Уинстон с некоторым трудом следил за рассуждениями Спенсера – но не потому, что не понимал художественные отсылки или не мог уяснить связь между еврейством и предметом разговора. Его постигло озарение.
– Эй, ребе, – прервал он речь Спенсера. – Тем временем на ранчо…
– Что?
– Помнишь, я сказал, что ищу понимания?
Спенсер кивнул.
– Теперь я понял, что понимание невозможно искать, оно само тебя находит. Понимаешь?
– С чего вы так решили?
– Ты говорил, и я почему-то вспомнил «Беглого каторжника». Видел? Пол Муди.
– Пол Муни. Нет, не видел.
– Пол Муни где-то на юге, бежит от полиции из-за убийства, которого не совершал. Его ловят, сажают в тюрьму. Бац – и я уже могу представить себя на его месте. Но одна сцена меня особенно зацепила. Поздняя ночь, он с другими белыми парнями возвращается в тюрьму из каменоломни или с хлопковой плантации и видит такой же грузовик черных ниггеров, которые едут собирать хлопок, крошить камни. И Муни на пару секунд встречается глазами с одним зэком, черным, как ночь. Ох, меня аж мороз продрал.
– И все?
– Конечно все. Муни смотрит на ниггера и думает: «Черт, теперь я понимаю, через какое дерьмо вам, черным ублюдкам, приходится проходить. Люди вас обвиняют в том, чего вы не делали. Принуждают собирать хлопок». Но он не плачет. Он не называет никого «братом», не желает ему счастья. Не пытается пожать руку или сказать, что они должны объединиться. Вообще ни слова не говорит. Просто показывает взглядом: «Сочувствую, браток, но у меня свои проблемы». Так и есть. Так бывает в тюрьме или в жизни. Иногда ты ловишь себя на том, что сблизился с кем-то, с кем не должен сближаться, но ты не можешь себе позволить изображать гуманность.
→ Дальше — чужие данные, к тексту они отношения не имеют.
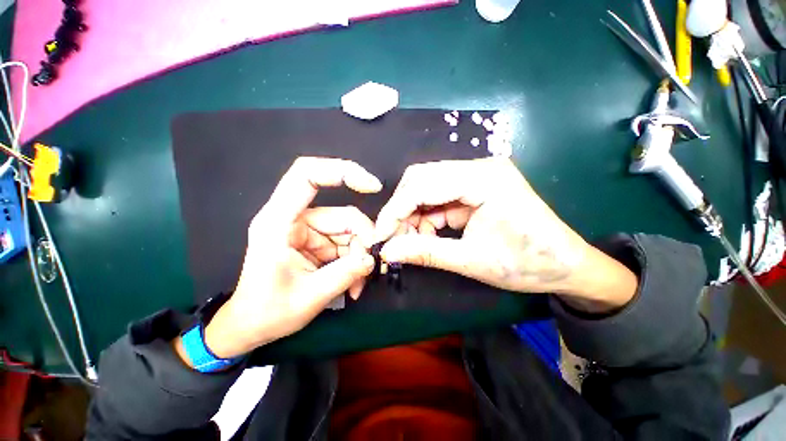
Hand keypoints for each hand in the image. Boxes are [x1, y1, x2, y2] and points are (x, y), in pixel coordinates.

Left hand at [181, 158, 381, 361]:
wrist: (251, 326)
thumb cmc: (267, 312)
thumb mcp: (308, 297)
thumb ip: (343, 275)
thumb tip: (372, 258)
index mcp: (279, 221)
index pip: (307, 175)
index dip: (342, 171)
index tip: (372, 186)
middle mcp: (295, 219)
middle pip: (343, 215)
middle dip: (363, 242)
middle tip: (369, 268)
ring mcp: (309, 230)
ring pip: (350, 231)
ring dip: (359, 256)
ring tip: (357, 284)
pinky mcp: (318, 241)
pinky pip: (347, 244)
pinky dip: (354, 261)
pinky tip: (353, 283)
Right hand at [374, 157, 637, 312]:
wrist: (567, 265)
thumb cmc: (528, 264)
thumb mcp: (473, 261)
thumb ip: (426, 253)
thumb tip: (387, 252)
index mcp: (484, 178)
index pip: (422, 184)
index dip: (395, 210)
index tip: (380, 235)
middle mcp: (478, 168)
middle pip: (421, 179)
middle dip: (402, 210)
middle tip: (394, 239)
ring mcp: (476, 176)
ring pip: (427, 188)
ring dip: (413, 215)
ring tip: (412, 241)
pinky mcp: (474, 188)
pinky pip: (438, 197)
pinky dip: (427, 217)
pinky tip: (428, 234)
Но я понял, что жду, чтобы кто-то посмотрел на меня так или я посмотрел так на кого-то другого. Еще не знаю.
– Разве не так я посмотрел на тебя, когда вошел?
– Нет, ребе, ты посмотрел на меня с жалостью.
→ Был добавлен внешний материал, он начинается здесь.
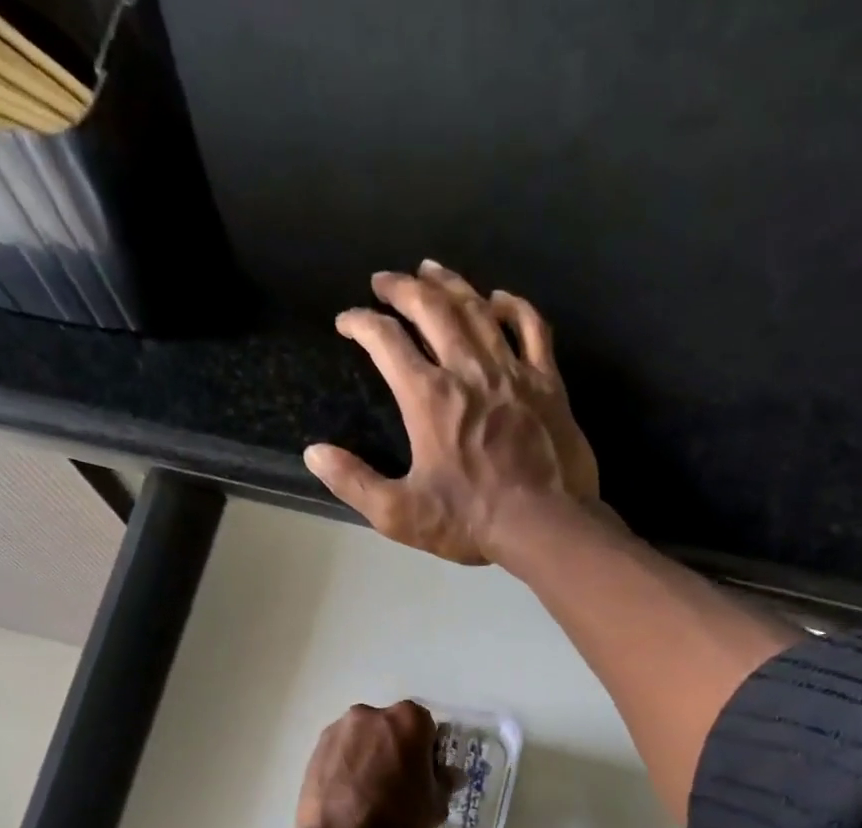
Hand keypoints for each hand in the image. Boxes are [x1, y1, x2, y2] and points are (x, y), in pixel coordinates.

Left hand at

– И что в этом плохого? Мне действительно тебя жаль.
– Тебе нужно пожалеть и себя.
– Ты хочешь сказать, что я пустой и поверхностный, как современные фильмы.
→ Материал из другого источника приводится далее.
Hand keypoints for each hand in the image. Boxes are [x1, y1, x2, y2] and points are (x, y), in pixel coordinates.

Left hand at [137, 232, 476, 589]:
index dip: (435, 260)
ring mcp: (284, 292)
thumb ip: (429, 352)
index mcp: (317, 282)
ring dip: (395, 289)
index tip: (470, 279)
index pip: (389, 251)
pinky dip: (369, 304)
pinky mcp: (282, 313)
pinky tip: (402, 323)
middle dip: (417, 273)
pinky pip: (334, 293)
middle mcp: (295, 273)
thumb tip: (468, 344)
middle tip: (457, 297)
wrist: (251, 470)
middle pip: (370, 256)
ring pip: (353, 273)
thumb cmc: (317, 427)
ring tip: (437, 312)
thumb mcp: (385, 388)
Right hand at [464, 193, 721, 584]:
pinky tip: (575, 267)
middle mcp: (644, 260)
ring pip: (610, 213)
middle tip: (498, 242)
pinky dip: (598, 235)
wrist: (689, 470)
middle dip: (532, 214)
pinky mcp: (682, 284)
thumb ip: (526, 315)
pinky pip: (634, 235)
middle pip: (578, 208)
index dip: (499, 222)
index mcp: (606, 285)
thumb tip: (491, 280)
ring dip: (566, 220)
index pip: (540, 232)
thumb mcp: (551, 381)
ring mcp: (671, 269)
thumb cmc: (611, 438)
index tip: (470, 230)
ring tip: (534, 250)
– Нет ничего плохого в том, чтобы быть поверхностным, просто нельзя быть таким, когда пытаешься что-то из себя изобразить.
Спенсеру было стыдно, но на плечи ему не давила мучительная тяжесть, которая поставила бы его на колени, чтобы он умолял о прощении или духовном наставлении. Может, религия даст ему знак искреннего раскаяния? И тут его сердце забилось, волосы на руках встали дыбом, колени задрожали.